Zitat des Tages von Ingrid Betancourt:
You are a free woman, and then you become a prisoner, and you receive all kinds of orders. Sit here, stand there. That's it. You just, you don't have the possibility of even moving to take your bag without asking for permission.
I love Colombia's military. I love my country.
More than a victim, I am a survivor of a dehumanization process.
In Colombia, women are a huge factor for reconciliation. I have seen many strong women advocating for negotiations. I remember when the paramilitary were active, there were women close to the paramilitary asking for negotiations.
In the jungle, every day is like the other.
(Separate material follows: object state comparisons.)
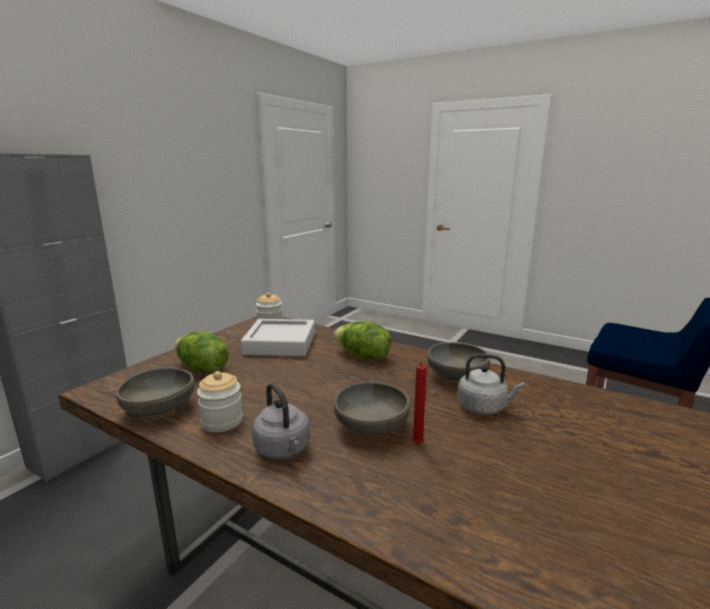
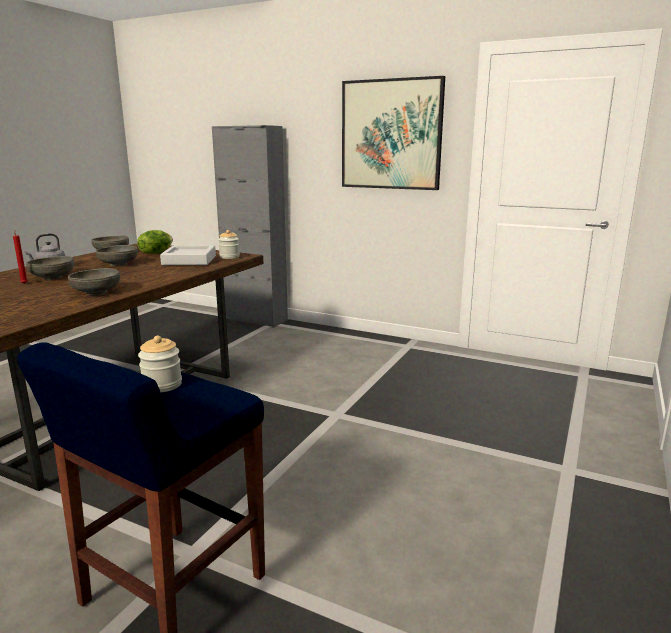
camera: 85 degrees right, 0 degrees up
jar [197,371,243,432] -> jar moved to [138,336,182,392]
lettuce [333,322,391,360] -> none
grey kettle [457,354,525,415] -> none
none -> grey bowl [96,245,138,266]
none -> picture [342,76,445,190]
So you need to have a special discipline to make things different and to keep in your memory the dates and the days. And I think that's something that's very important when you are held hostage.
France is my home; you are my family. I am carrying all of you in my heart.
Living in a jungle is not something easy; it's not something that you just adapt yourself to. And I think that in my case, I didn't want to adapt.
You need tremendous spirituality to stop yourself falling into the abyss.
These years after my liberation were years of reconstruction, and I think I made the right decisions... I mean, I lost everything: my life; my father died; I didn't know anything about my children.
When you lose your freedom, you are alone with your emotions and reactions... you can see, for example, the bad reactions you have in front of others or the way you could be dismissive or harsh.
It's easy when you have suffered to feel the link with what others have gone through.
When you have a chain around your neck, you have to keep your head down and try to accept your fate without succumbing entirely to humiliation, without forgetting who you are.
You only can rest when have the truth, even when it's horrible.
I have to forget in order to find peace in my soul and be able to forgive.
I had this belief that I couldn't just accept to be treated as an object. It was a problem of dignity.
The voice of the Holy Father was like a light.
At first, I didn't want to accept that I had been abducted. I kept thinking, 'Next week, I'll be freed.'
I was in chains all the time, 24 hours a day, for three years. I tried to wear those chains with dignity, even if I felt that it was unbearable.
We're humans. Why always turn human attitude into political behaviours? I hate that.
In captivity, one loses every way of acting over little details which satisfy the essentials of life. Everything has to be asked for: permission to go to the toilet, permission to ask a guard something, permission to talk to another hostage - to brush your teeth, use toilet paper, everything is a negotiation.
On one hand, it seems strange that a country that has suffered so much from violence and war would be debating if they want peace or not. But in Colombia, a part of society is deeply connected with the war as a means of making a living.
In the jungle, faith also became something very real; it helped me to understand what was happening to me and changed my questions.
I continue with the illusion of serving Colombia. Only God knows if it were to be from the presidency.
After six years without seeing one, I love just seeing a smile - every smile I see gives me hope.